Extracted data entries
=-=-=-=-=
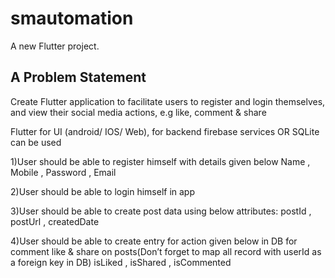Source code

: # smautomation

A new Flutter project.

## A Problem Statement

 Create Flutter application to facilitate users to register and login themselves, and view their social media actions, e.g like, comment & share

 Flutter for UI (android/ IOS/ Web), for backend firebase services OR SQLite can be used

1)User should be able to register himself with details given below
Name ,
Mobile ,
Password ,
Email

2)User should be able to login himself in app

3)User should be able to create post data using below attributes:
postId , 
postUrl ,
createdDate

4)User should be able to create entry for action given below in DB for comment like & share on posts(Don’t forget to map all record with userId as a foreign key in DB)
isLiked ,
isShared ,
isCommented

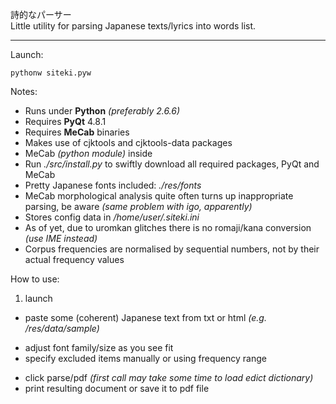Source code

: 詩的なパーサー<br />
Little utility for parsing Japanese texts/lyrics into words list.

---

Launch:

    pythonw siteki.pyw

Notes:

* Runs under **Python** *(preferably 2.6.6)*
* Requires **PyQt** 4.8.1
* Requires **MeCab** binaries
* Makes use of cjktools and cjktools-data packages
* MeCab *(python module)* inside
* Run *./src/install.py* to swiftly download all required packages, PyQt and MeCab
* Pretty Japanese fonts included: *./res/fonts*
* MeCab morphological analysis quite often turns up inappropriate parsing, be aware *(same problem with igo, apparently)*
* Stores config data in */home/user/.siteki.ini*
* As of yet, due to uromkan glitches there is no romaji/kana conversion *(use IME instead)*
* Corpus frequencies are normalised by sequential numbers, not by their actual frequency values

How to use:

1. launch
* paste some (coherent) Japanese text from txt or html *(e.g. /res/data/sample)*
 - adjust font family/size as you see fit
 - specify excluded items manually or using frequency range
* click parse/pdf *(first call may take some time to load edict dictionary)*
* print resulting document or save it to pdf file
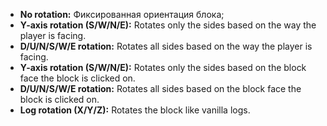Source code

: * **No rotation:** Фиксированная ориентация блока;
* **Y-axis rotation (S/W/N/E):** Rotates only the sides based on the way the player is facing.
* **D/U/N/S/W/E rotation:** Rotates all sides based on the way the player is facing.
* **Y-axis rotation (S/W/N/E):** Rotates only the sides based on the block face the block is clicked on.
* **D/U/N/S/W/E rotation:** Rotates all sides based on the block face the block is clicked on.
* **Log rotation (X/Y/Z):** Rotates the block like vanilla logs.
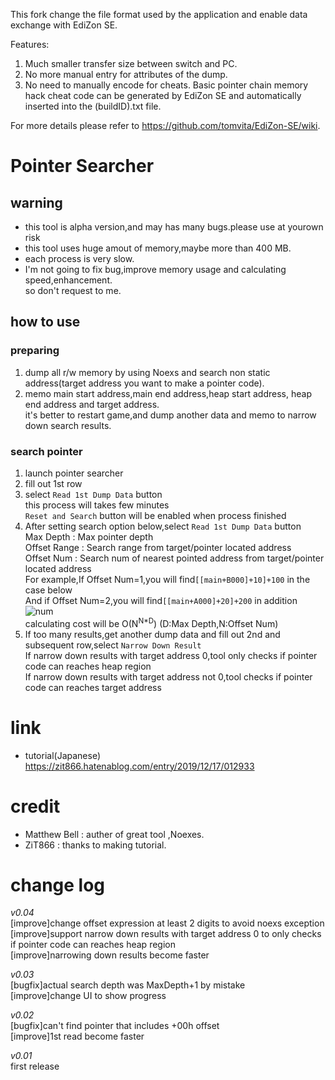 This fork change the file format used by the application and enable data exchange with EdiZon SE. 

Features:
1. Much smaller transfer size between switch and PC. 
2. No more manual entry for attributes of the dump.
3. No need to manually encode for cheats. Basic pointer chain memory hack cheat code can be generated by EdiZon SE and automatically inserted into the (buildID).txt file. 

For more details please refer to https://github.com/tomvita/EdiZon-SE/wiki.


# Pointer Searcher
## warning
* this tool is alpha version,and may has many bugs.please use at yourown risk  
* this tool uses huge amout of memory,maybe more than 400 MB.
* each process is very slow.  
* I'm not going to fix bug,improve memory usage and calculating speed,enhancement.  
so don't request to me.  

## how to use
### preparing
1. dump all r/w memory by using Noexs and search non static address(target address you want to make a pointer code).
1. memo main start address,main end address,heap start address, heap end address and target address.  
it's better to restart game,and dump another data and memo to narrow down search results.

### search pointer
1. launch pointer searcher  
1. fill out 1st row  
1. select `Read 1st Dump Data` button  
this process will takes few minutes  
`Reset and Search` button will be enabled when process finished  
1. After setting search option below,select `Read 1st Dump Data` button  
Max Depth : Max pointer depth  
Offset Range : Search range from target/pointer located address  
Offset Num : Search num of nearest pointed address from target/pointer located address  
For example,If Offset Num=1,you will find`[[main+B000]+10]+100` in the case below  
And if Offset Num=2,you will find`[[main+A000]+20]+200` in addition  
![num](https://user-images.githubusercontent.com/59052622/71303971-1b50bf80-2403-11ea-87f0-478df77e75c7.png)  
calculating cost will be O(N<sup>N*D</sup>) (D:Max Depth,N:Offset Num)  
1. If too many results,get another dump data and fill out 2nd and subsequent row,select `Narrow Down Result`  
If narrow down results with target address 0,tool only checks if pointer code can reaches heap region  
If narrow down results with target address not 0,tool checks if pointer code can reaches target address  

# link
* tutorial(Japanese)  
https://zit866.hatenablog.com/entry/2019/12/17/012933

# credit
* Matthew Bell : auther of great tool ,Noexes.
* ZiT866 : thanks to making tutorial.

# change log
*v0.04*  
[improve]change offset expression at least 2 digits to avoid noexs exception  
[improve]support narrow down results with target address 0 to only checks if pointer code can reaches heap region  
[improve]narrowing down results become faster  

*v0.03*  
[bugfix]actual search depth was MaxDepth+1 by mistake  
[improve]change UI to show progress  

*v0.02*  
[bugfix]can't find pointer that includes +00h offset  
[improve]1st read become faster  

*v0.01*  
first release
=-=-=-=-=
### EXERCISE OBJECTIVE
Gather every line from the records above that contains the string "packages". Case counts.

### TASK RESPONSE
* Makes use of cjktools and cjktools-data packages
* Run *./src/install.py* to swiftly download all required packages, PyQt and MeCab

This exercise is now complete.